**What you are asked to do**
Rewrite the lines from the start of the records through the line containing "genus: Abies" as a Markdown table. Use a Row column with the row number and a Line column with the line itself, and skip any blank lines.

**Provided material**
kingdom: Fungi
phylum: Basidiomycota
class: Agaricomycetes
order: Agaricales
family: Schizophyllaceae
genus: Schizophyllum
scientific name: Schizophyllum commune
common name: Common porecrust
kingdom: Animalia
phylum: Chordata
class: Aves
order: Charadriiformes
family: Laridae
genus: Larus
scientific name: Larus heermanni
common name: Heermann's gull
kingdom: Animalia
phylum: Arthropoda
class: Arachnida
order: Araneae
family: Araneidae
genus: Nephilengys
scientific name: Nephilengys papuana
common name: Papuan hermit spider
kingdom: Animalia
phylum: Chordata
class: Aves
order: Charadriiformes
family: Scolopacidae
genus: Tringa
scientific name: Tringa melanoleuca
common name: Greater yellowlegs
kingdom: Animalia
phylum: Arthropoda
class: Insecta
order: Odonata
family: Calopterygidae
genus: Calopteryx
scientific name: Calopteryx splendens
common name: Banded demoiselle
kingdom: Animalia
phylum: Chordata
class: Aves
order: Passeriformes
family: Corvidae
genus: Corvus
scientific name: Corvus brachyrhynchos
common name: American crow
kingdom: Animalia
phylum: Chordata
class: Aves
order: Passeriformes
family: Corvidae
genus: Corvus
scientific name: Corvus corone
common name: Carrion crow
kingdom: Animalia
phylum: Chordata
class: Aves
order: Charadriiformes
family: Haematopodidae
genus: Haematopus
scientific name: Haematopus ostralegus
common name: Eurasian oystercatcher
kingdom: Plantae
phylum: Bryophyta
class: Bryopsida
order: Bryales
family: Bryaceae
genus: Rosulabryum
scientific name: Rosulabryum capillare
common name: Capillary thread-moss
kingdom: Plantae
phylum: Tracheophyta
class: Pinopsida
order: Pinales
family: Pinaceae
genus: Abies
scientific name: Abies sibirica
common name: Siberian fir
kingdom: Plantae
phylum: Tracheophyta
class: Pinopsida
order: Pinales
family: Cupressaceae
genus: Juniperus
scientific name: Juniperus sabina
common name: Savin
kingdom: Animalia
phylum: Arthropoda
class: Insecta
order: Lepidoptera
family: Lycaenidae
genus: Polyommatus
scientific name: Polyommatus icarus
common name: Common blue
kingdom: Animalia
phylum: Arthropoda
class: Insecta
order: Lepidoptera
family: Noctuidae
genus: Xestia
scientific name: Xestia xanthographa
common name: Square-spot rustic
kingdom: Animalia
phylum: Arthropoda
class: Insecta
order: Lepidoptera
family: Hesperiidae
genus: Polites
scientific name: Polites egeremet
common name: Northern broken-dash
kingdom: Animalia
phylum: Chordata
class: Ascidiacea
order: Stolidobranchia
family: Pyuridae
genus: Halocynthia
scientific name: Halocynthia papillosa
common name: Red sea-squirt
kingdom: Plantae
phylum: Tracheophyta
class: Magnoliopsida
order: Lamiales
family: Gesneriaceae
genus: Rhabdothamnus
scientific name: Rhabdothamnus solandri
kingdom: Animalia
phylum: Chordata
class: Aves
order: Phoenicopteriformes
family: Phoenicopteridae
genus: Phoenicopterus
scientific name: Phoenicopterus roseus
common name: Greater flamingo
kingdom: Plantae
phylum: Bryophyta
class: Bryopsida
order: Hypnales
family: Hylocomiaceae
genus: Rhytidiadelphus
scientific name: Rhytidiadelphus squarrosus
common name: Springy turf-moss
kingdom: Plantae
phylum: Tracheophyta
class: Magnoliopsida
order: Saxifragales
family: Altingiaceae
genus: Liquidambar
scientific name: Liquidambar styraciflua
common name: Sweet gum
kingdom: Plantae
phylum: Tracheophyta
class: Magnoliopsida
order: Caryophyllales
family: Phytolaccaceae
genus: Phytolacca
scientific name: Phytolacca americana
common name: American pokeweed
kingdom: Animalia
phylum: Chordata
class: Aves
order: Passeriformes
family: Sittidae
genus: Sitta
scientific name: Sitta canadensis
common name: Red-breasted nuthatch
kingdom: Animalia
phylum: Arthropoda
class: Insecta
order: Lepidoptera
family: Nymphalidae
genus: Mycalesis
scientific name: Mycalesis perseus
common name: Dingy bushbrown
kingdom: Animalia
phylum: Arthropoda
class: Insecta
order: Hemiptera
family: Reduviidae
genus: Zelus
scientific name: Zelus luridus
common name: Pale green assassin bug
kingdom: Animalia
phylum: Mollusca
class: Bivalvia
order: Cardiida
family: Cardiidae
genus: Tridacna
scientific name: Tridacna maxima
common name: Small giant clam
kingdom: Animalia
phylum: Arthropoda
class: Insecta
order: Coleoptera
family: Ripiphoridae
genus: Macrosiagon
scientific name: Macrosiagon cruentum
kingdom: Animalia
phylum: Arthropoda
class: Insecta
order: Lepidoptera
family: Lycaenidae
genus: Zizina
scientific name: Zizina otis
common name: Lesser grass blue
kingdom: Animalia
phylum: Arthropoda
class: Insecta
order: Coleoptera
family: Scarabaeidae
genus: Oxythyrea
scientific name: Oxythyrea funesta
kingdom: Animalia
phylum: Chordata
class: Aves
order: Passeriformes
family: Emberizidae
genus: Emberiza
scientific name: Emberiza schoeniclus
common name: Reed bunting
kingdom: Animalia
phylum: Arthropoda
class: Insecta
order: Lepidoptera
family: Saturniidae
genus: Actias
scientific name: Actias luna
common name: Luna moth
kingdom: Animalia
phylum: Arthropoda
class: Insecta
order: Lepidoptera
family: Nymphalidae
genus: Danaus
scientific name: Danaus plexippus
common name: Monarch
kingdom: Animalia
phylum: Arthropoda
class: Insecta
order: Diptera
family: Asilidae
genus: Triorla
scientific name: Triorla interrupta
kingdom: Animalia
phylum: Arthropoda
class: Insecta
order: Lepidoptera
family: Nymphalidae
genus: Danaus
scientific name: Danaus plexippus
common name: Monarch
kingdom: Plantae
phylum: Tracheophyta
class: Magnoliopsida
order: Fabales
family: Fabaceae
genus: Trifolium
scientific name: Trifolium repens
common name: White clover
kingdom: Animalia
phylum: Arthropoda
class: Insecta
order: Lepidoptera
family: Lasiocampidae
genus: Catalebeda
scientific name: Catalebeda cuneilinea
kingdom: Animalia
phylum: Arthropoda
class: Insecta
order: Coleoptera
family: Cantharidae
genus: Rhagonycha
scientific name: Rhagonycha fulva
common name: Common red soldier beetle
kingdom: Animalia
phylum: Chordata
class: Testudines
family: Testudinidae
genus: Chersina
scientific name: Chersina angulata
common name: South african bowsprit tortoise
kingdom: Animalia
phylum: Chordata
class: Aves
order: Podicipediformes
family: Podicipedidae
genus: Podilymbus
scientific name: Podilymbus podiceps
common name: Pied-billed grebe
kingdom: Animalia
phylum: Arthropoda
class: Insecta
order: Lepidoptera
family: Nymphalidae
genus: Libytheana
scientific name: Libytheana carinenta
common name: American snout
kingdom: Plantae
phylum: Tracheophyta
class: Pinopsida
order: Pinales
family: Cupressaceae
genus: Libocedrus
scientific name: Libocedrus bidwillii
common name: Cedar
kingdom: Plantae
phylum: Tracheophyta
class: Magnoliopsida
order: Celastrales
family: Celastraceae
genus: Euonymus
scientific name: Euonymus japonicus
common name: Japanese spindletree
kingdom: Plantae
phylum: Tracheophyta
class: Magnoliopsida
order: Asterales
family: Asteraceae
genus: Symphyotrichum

**Result for this exercise**
| Row | Line |
|---|---|
| 1 | kingdom: Fungi |
| 2 | phylum: Basidiomycota |
| 3 | class: Agaricomycetes |
| 4 | order: Agaricales |
| 5 | family: Schizophyllaceae |
| 6 | genus: Schizophyllum |
| 7 | scientific name: Schizophyllum commune |
| 8 | common name: Common porecrust |
| 9 | kingdom: Animalia |
| 10 | phylum: Chordata |
| 11 | class: Aves |
| 12 | order: Charadriiformes |
| 13 | family: Laridae |
| 14 | genus: Larus |
| 15 | scientific name: Larus heermanni |
| 16 | common name: Heermann's gull |
| 17 | kingdom: Animalia |
| 18 | phylum: Arthropoda |
| 19 | class: Arachnida |
| 20 | order: Araneae |
| 21 | family: Araneidae |
| 22 | genus: Nephilengys |
| 23 | scientific name: Nephilengys papuana |
| 24 | common name: Papuan hermit spider |
| 25 | kingdom: Animalia |
| 26 | phylum: Chordata |
| 27 | class: Aves |
| 28 | order: Charadriiformes |
| 29 | family: Scolopacidae |
| 30 | genus: Tringa |
| 31 | scientific name: Tringa melanoleuca |
| 32 | common name: Greater yellowlegs |
| 33 | kingdom: Animalia |
| 34 | phylum: Arthropoda |
| 35 | class: Insecta |
| 36 | order: Odonata |
| 37 | family: Calopterygidae |
| 38 | genus: Calopteryx |
| 39 | scientific name: Calopteryx splendens |
| 40 | common name: Banded demoiselle |
| 41 | kingdom: Animalia |
| 42 | phylum: Chordata |
| 43 | class: Aves |
| 44 | order: Passeriformes |
| 45 | family: Corvidae |
| 46 | genus: Corvus |
| 47 | scientific name: Corvus brachyrhynchos |
| 48 | common name: American crow |
| 49 | kingdom: Animalia |
| 50 | phylum: Chordata |
| 51 | class: Aves |
| 52 | order: Passeriformes |
| 53 | family: Corvidae |
| 54 | genus: Corvus |
| 55 | scientific name: Corvus corone |
| 56 | common name: Carrion crow |
| 57 | kingdom: Animalia |
| 58 | phylum: Chordata |
| 59 | class: Aves |
| 60 | order: Charadriiformes |
| 61 | family: Haematopodidae |
| 62 | genus: Haematopus |
| 63 | scientific name: Haematopus ostralegus |
| 64 | common name: Eurasian oystercatcher |
| 65 | kingdom: Plantae |
| 66 | phylum: Bryophyta |
| 67 | class: Bryopsida |
| 68 | order: Bryales |
| 69 | family: Bryaceae |
| 70 | genus: Rosulabryum |
| 71 | scientific name: Rosulabryum capillare |
| 72 | common name: Capillary thread-moss |
| 73 | kingdom: Plantae |
| 74 | phylum: Tracheophyta |
| 75 | class: Pinopsida |
| 76 | order: Pinales |
| 77 | family: Pinaceae |
| 78 | genus: Abies |